Stored entries:
-*-*-

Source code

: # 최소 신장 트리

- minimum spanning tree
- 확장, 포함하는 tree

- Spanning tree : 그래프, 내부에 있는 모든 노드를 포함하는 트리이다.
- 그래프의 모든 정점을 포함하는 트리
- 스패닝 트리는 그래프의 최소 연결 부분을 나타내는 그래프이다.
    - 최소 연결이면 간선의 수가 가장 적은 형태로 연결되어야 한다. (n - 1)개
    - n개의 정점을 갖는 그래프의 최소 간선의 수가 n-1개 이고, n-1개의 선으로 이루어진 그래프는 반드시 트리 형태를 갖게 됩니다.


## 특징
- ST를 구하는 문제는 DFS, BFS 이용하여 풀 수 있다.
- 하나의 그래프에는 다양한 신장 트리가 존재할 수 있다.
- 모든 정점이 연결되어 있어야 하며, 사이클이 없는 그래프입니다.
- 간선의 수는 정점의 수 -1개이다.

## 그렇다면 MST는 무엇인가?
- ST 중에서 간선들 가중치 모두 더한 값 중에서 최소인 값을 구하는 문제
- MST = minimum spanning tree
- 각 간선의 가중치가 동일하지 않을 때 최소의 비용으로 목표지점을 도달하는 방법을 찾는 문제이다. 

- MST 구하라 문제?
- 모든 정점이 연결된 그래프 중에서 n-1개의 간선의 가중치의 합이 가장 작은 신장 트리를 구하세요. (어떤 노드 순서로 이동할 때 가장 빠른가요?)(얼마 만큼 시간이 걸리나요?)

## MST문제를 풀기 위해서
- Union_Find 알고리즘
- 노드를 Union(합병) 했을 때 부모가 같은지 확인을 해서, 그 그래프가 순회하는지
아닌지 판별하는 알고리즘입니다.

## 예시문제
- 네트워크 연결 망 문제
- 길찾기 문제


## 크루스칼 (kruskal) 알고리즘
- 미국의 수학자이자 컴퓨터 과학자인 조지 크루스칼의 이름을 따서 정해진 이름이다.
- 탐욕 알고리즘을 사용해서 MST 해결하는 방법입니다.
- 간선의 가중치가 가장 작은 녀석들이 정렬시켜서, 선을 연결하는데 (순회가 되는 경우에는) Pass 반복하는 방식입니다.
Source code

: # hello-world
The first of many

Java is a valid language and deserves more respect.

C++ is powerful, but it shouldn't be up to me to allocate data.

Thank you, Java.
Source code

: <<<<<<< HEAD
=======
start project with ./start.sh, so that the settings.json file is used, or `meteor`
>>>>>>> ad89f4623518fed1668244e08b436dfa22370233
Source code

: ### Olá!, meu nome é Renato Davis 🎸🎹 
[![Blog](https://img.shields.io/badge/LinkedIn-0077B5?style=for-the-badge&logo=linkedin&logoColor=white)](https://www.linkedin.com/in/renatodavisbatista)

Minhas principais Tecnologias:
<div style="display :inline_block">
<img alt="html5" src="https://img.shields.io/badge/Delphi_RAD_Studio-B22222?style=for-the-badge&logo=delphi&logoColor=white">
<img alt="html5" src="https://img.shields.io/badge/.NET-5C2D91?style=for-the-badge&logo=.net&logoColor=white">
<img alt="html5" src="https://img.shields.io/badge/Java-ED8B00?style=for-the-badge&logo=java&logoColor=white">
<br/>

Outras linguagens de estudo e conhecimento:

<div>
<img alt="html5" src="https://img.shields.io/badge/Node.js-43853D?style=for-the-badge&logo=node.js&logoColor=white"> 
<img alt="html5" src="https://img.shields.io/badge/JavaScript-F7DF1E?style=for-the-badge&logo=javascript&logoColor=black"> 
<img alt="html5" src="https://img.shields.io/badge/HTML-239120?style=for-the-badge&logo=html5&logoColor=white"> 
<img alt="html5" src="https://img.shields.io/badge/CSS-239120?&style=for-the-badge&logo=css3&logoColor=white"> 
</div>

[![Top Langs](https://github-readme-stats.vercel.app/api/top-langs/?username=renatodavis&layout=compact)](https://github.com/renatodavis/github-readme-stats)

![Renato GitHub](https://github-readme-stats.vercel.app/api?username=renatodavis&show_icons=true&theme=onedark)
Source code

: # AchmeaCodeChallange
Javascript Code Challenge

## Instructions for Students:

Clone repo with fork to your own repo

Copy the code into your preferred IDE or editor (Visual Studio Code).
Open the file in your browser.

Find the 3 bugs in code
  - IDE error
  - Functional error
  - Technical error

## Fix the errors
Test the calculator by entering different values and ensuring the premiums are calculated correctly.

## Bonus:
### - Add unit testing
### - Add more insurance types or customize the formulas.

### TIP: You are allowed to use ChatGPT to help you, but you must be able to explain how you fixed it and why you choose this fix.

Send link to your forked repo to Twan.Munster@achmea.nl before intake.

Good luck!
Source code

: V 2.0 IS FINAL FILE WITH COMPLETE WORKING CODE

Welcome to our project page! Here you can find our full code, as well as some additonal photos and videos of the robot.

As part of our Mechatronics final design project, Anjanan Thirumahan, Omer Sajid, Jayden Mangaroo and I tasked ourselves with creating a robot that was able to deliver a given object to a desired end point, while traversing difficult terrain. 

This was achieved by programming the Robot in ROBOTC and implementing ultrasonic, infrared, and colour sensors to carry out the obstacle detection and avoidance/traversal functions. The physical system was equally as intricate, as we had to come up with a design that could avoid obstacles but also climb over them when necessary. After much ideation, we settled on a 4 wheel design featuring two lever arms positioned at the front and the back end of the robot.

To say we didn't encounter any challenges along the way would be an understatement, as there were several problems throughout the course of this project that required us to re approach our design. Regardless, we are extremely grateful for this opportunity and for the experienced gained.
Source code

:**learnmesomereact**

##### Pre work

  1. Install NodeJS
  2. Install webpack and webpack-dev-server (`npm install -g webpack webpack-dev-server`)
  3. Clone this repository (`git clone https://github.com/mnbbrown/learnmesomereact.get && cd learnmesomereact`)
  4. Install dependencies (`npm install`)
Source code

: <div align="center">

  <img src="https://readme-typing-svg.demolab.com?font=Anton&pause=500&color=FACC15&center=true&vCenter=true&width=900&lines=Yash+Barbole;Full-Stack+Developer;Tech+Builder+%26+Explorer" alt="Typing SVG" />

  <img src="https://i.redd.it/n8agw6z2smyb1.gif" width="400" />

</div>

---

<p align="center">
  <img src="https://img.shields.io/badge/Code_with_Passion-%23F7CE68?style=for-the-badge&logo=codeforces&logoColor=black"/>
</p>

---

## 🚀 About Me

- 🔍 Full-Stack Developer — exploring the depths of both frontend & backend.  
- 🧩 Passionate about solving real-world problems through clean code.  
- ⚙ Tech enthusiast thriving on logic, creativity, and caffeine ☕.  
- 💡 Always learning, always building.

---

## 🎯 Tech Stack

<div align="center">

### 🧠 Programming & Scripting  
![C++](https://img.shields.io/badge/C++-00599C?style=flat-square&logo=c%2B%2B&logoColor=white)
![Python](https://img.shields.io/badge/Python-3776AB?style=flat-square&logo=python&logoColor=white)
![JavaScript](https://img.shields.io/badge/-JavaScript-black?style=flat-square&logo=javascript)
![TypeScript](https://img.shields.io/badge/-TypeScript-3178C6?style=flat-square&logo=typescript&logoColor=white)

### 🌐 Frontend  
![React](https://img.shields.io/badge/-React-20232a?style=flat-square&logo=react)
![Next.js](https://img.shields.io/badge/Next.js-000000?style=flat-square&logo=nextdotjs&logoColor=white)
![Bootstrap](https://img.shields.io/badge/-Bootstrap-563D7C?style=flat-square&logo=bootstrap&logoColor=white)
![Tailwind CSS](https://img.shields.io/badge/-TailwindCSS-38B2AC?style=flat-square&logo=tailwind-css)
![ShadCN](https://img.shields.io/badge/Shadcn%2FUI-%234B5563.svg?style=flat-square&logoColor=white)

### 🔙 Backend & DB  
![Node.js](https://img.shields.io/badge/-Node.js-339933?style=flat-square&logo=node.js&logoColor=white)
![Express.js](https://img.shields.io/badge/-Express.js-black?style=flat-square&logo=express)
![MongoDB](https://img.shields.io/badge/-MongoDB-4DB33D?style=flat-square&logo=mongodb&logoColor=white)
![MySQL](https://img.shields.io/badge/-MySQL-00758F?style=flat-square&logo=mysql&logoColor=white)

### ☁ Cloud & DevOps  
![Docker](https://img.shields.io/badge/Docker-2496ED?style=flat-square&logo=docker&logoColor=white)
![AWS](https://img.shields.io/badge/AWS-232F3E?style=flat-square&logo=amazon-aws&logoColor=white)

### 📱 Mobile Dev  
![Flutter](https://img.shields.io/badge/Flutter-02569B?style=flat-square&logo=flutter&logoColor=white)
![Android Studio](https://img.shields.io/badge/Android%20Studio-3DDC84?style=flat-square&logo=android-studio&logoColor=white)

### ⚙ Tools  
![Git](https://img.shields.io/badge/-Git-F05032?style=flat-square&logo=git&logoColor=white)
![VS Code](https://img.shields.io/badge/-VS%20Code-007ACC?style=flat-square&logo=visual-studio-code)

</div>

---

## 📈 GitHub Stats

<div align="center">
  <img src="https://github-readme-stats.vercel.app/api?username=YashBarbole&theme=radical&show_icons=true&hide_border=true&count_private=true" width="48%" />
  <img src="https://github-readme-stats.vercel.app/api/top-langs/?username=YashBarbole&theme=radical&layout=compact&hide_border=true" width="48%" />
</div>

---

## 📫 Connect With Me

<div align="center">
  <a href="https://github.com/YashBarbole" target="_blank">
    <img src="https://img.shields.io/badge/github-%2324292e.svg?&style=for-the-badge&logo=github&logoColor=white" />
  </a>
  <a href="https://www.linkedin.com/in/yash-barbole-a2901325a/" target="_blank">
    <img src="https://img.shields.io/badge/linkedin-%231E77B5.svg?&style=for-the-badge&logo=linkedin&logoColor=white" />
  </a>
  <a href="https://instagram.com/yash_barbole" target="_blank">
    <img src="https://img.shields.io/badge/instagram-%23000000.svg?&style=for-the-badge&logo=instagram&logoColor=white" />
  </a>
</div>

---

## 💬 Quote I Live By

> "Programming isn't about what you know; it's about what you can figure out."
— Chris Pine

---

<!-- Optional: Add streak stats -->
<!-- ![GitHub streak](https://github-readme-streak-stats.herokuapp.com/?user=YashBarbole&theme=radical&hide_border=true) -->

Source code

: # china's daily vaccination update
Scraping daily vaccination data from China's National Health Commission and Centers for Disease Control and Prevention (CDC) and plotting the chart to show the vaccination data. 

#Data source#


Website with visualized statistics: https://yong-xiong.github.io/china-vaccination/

-*-*-

Assignment: Each line from the top of the entries above through the line containing "- 최소 연결이면 간선의" must be transcribed exactly, and no other line may appear.

Answer box:
Source code

: # 최소 신장 트리

- minimum spanning tree
- 확장, 포함하는 tree

- Spanning tree : 그래프, 내부에 있는 모든 노드를 포함하는 트리이다.
- 그래프의 모든 정점을 포함하는 트리
- 스패닝 트리는 그래프의 최소 연결 부분을 나타내는 그래프이다.
    - 최소 연결이면 간선의 수가 가장 적은 형태로 연결되어야 한다. (n - 1)개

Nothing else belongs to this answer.